# need advice



## G4ever

i need pointers on used car shopping. anything is welcome and anyways someone could fuck you over when you buyin. what are some things to look out for?


----------



## slammedtoys

always hit them with a low price, that your willing to pay, most these people around get the cars from auctions so they can sell them way cheaper then what they say on them, also never trust a car sales man, they are all full of shit. if your dead serious about buyng a car then do a car fax report on it. they cost like 20 for a month subscription and well worth the money, always take your car to a few diffrent shops to have them look it over, before agreeing to buy make sure you see the title, look at the milage on the title and if its ever been salvaged, make sure there are not huge diffrences in milage from the title and the current milage. and last but not least go to a respectable car lot, you may pay a little more up front but chances are it will save you money in the long run. most car lots that are bigger scale inspect all the cars before the sale


----------



## G4ever

well i'm buying from someone directly and i'm takin it to my uncles shop so i'm good there.

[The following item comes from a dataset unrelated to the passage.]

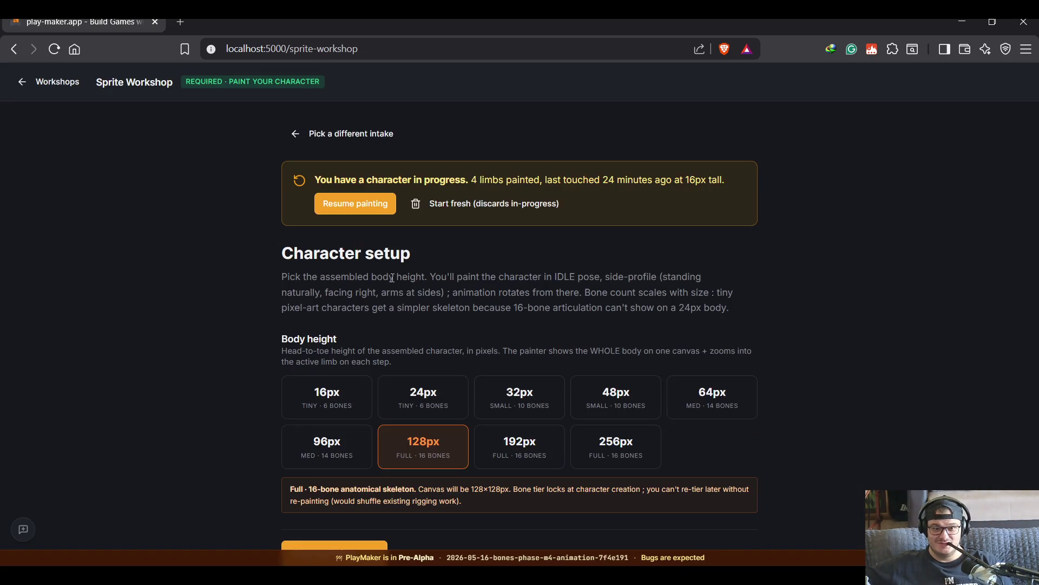
click(371, 216)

Its an old car so thats the only thing i'm a lil worried bout. the other thing is that i told him i would pay 2 gs for it but i would rather get it for 15 hundred.


----------



## slammedtoys

what kind of car is it? when you go see it say hey i only got 1500 take it or leave it, if he wants to sell it bad enough then he will give it to you for that price, but remember its eaiser to say no to an offer over then phone then it is when the person sees the cash in hand, just make sure you got the other money tucked away in another pocket just in case, check the body for rust and the frame for rot. make sure every thing looks the way it should, no half ass wiring or shit like that


----------



## G4ever

its a 78 caddy deville coupe. its one of the cleanest cars i have seen in my life. no rust or anything and the stock radio still works the guy is out of work so i think ill get what price i ask


----------